Digitalisasi Media Penyiaran

Senin, 23 Mei 2016 | 06:34:55 WIB
M. Tazri (foto: istimewa)
Oleh: M. Tazri
 
Perkembangan dunia penyiaran khususnya televisi tampak begitu menggembirakan, terlepas dari muatan konten siaran yang belakangan tidak menunjukkan perkembangan apa-apa dan bahkan terkesan mundur. Dunia penyiaran begitu mendapat perhatian baik dari pengelola industri tersebut, masyarakat (pemirsa) maupun pemerintah dengan segenap regulasinya. Hal ini dibuktikan dengan adanya sinyal untuk men-digitalisasikan media penyiaran di Indonesia. Kebijakan digitalisasi merujuk pada Genewa Agreement yang dihasilkan International Telecomunication Union (ITU). Artinya, akan ada peralihan dari televisi analog (saat ini) beralih ke digital (akan datang). Format digital akan membuat transformasi data dalam waktu bersamaan yang akan mampu meningkatkan resolusi gambar dan suara. Sehingga digitalisasi membuat gambar dan suara yang dihasilkan pada layar televisi kita akan jauh lebih jernih dan terang.
 
Televisi analog yang bersiaran sekarang ini menggunakan satu frekuensi untuk satu televisi, dan dalam sistem digitalisasi satu frekuensi tersebut akan mampu dipecah 8 sampai 12 slot siaran. Tentu ini akan menjadi penghematan frekuensi yang begitu besar dan akan memberi keuntungan tersendiri bagi negara (digital dividen). 
 
Proses digitalisasi media penyiaran ini telah dimulai, Kementerian Komunikasi dan Informatika (Kemenkominfo) mengurusi Lembaga Penyelenggara Penyiaran Multipleksing (LPPM) dan DPR RI Komisi I fokus pada regulasi digitalisasi pada undang-undang penyiaran. Rencananya, secara teknis akan ada pemisahan pengelolaan sistem siaran digital, yaitu antara pengelola infrastruktur dan penyedia konten siaran. Dalam hal ini, perusahaan televisi yang ada saat ini lebih diarahkan pada penyedia konten siaran. 
 
Namun dalam prosesnya, dinamika digitalisasi media penyiaran cukup kompleks. Rencana digitalisasi akan dilakukan secara merata pada tahun 2018 tampaknya masih belum mungkin terealisasi, mengingat masih terdapat persoalan yang masih belum terselesaikan.
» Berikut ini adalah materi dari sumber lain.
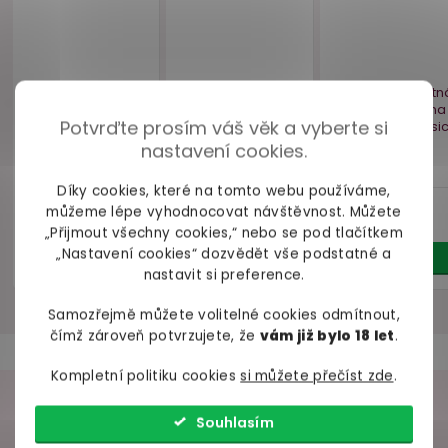
Latexové plenkové
Savá nepropustná
Vlhčený u
kalhotky LATE X
podložka Abena
pro intimní
unisex
ABRI SOFT Classic
1 ks
(transparentní)
60 x 90 cm
Potvrďte prosím váš věk a vyberte si
skladem
skladem
skl
nastavení cookies.
889 Kč
25 Kč
10 
Díky cookies, které na tomto webu používáme,
Detail
Do košíku
Do ko
můžeme lépe vyhodnocovat návštěvnost. Můžete
„Přijmout všechny cookies,“ nebo se pod tlačítkem
„Nastavení cookies“ dozvědět vše podstatné a
nastavit si preference.
Samozřejmě můžete volitelné cookies odmítnout,
čímž zároveň potvrzujete, že
vám již bylo 18 let
.
Kompletní politiku cookies
si můžete přečíst zde
.
VAŠE ZKUŠENOSTI
Souhlasím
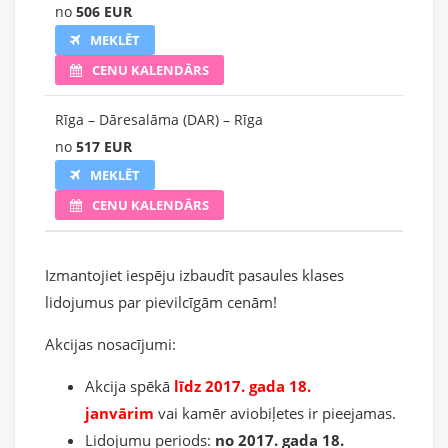
no
506 EUR
MEKLĒT
CENU KALENDĀRS
Rīga – Dāresalāma (DAR) – Rīga
no
517 EUR
MEKLĒT
CENU KALENDĀRS
Izmantojiet iespēju izbaudīt pasaules klases
lidojumus par pievilcīgām cenām!
Akcijas nosacījumi:
Akcija spēkā
līdz 2017. gada 18.
janvārim
vai kamēr aviobiļetes ir pieejamas.
Lidojumu periods:
no 2017. gada 18.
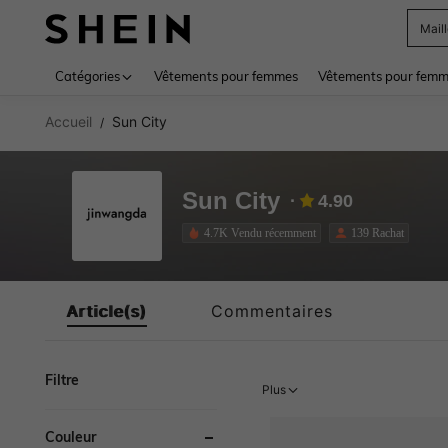
Sac
Use up 
Catégories
Vêtements pour femmes
Vêtements pour femme
Accueil
Sun City
/
Sun City
4.90
4.7K Vendu récemment
139 Rachat
Article(s)
Commentaires
Filtre
Plus
Couleur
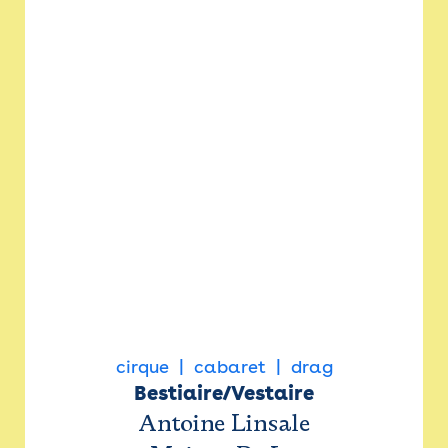
cirque
cabaret
drag
Bestiaire/Vestaire
Antoine Linsale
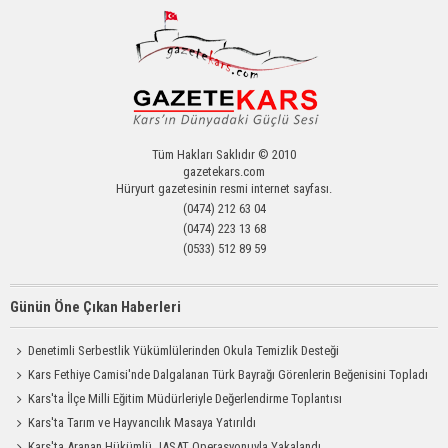
Tüm Hakları Saklıdır © 2010
gazetekars.com
Hüryurt gazetesinin resmi internet sayfası.
(0474) 212 63 04
(0474) 223 13 68
(0533) 512 89 59
Günün Öne Çıkan Haberleri
Denetimli Serbestlik Yükümlülerinden Okula Temizlik Desteği
Kars Fethiye Camisi'nde Dalgalanan Türk Bayrağı Görenlerin Beğenisini Topladı
Kars'ta İlçe Milli Eğitim Müdürleriyle Değerlendirme Toplantısı
Kars'ta Tarım ve Hayvancılık Masaya Yatırıldı
Kars'ta Aranan Hükümlü JASAT Operasyonuyla Yakalandı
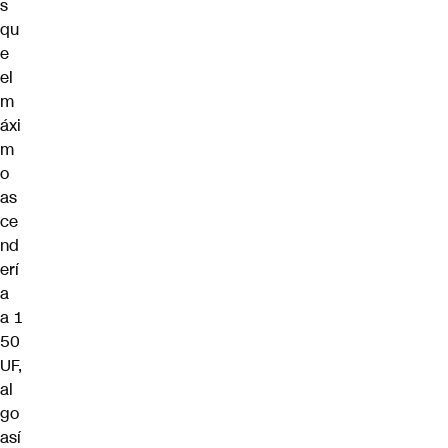
s
qu
e
el
m
áxi
m
o
as
ce
nd
erí
a
a 1
50
UF,
al
go
así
Pertama, belum adanya regulasi pasti yang akan menjadi payung hukum proses digitalisai. Meskipun saat ini RUU penyiaran pengganti UU No.32 tahun 2002 sedang masa pembahasan dan digitalisasi akan dimasukkan dalam pembahasan tersebut, namun belum ada kepastian kapan selesai dan bagaimana RUU yang baru nantinya. Tentu kondisi ini akan memperlambat sistem kerja. 
 
Kedua, infrastruktur seperti menara pemancar, antena dan saluran transmisi yang semula analog akan beralih ke digital. Pada tataran masyarakat, televisi yang dimiliki saat ini diharuskan memiliki set top box untuk menangkap siaran digital. Untuk infrastruktur seperti ini masih belum selesai pembahasannya, sedangkan perusahaan-perusahaan telah siap untuk berebut kue proyek digitalisasi ini. 
 
Ketiga, ketimpangan ekonomi dan pembangunan yang belum merata menjadikan renungan tersendiri dalam proses digitalisasi ini. Indonesia di satu bagian telah siap seutuhnya dengan digitalisasi, tapi Indonesia juga memiliki bagian lain yang masih butuh perhatian. Pemerintah tampaknya harus berbalik badan dulu untuk berbenah di dalam negeri sebelum akhirnya kita mengadopsi kemajuan teknologi.
 
Secara umum, aspek sosial, politik dan ekonomi di Indonesia akan sangat besar memberi pengaruh terhadap kebijakan digitalisasi ini. Digitalisasi penyiaran adalah sebuah keniscayaan, mau tidak mau kita pasti akan berada pada masa itu. ***
 
*Penulis Adalah Mahasiswa Pascasarjana Ilmu Komunikasi Universitas Gadjah Mada.